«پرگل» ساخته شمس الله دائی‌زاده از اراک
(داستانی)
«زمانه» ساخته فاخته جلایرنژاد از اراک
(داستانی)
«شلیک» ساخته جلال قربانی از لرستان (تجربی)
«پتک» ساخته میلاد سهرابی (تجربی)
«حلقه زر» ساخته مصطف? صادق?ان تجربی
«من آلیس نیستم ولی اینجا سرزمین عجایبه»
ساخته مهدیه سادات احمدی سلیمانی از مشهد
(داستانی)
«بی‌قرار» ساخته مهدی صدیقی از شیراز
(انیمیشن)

##############################

Pick out every line in the listing above that contains the string "تجربی", matching case exactly, and copy each one.

«شلیک» ساخته جلال قربانی از لرستان (تجربی)
«پتک» ساخته میلاد سهرابی (تجربی)
«حلقه زر» ساخته مصطف? صادق?ان تجربی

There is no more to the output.